_Records for this task_
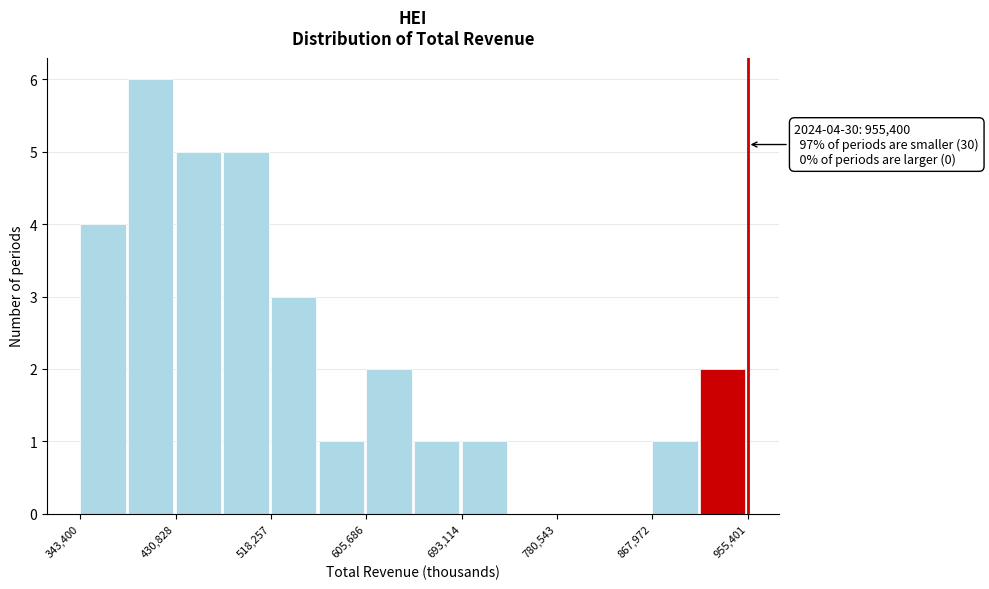

Which range on the x-axis has the tallest bar?

390000 to 430000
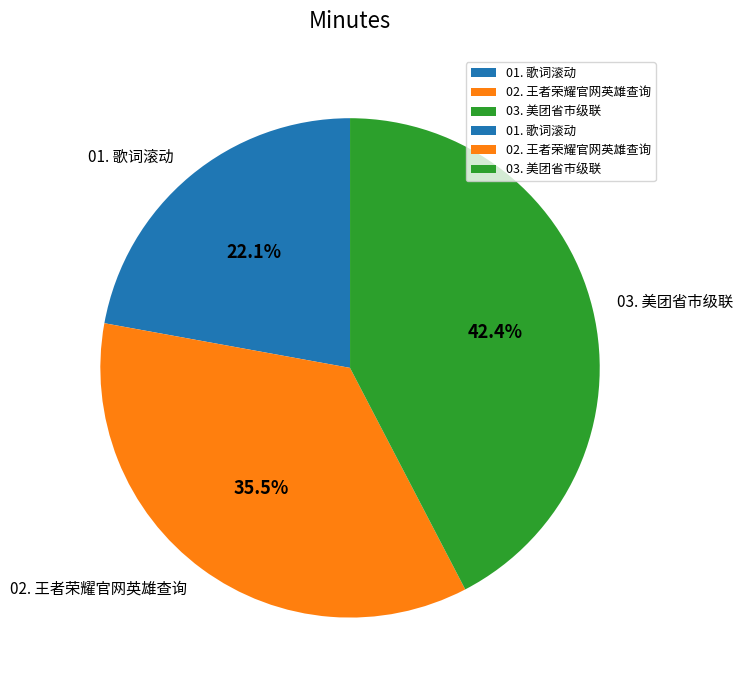

Does 01. 歌词滚动 represent more than half of the total?

No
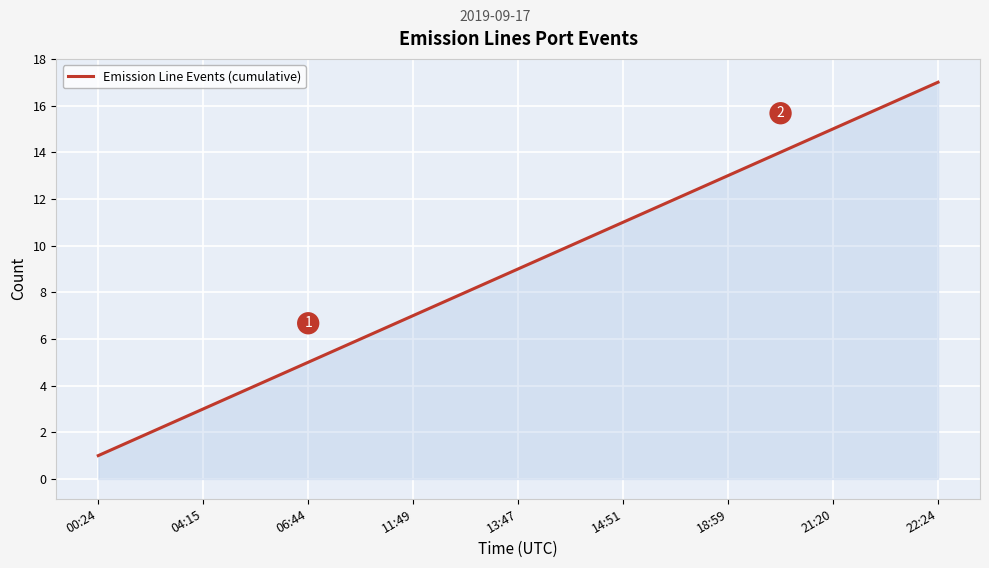

What is the difference between the maximum and minimum values?

16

_Exercise goal_
Find every line above that contains the string "more" and copy each one out in full; matching is case-sensitive.

_Response to this exercise_
Does 01. 歌词滚动 represent more than half of the total?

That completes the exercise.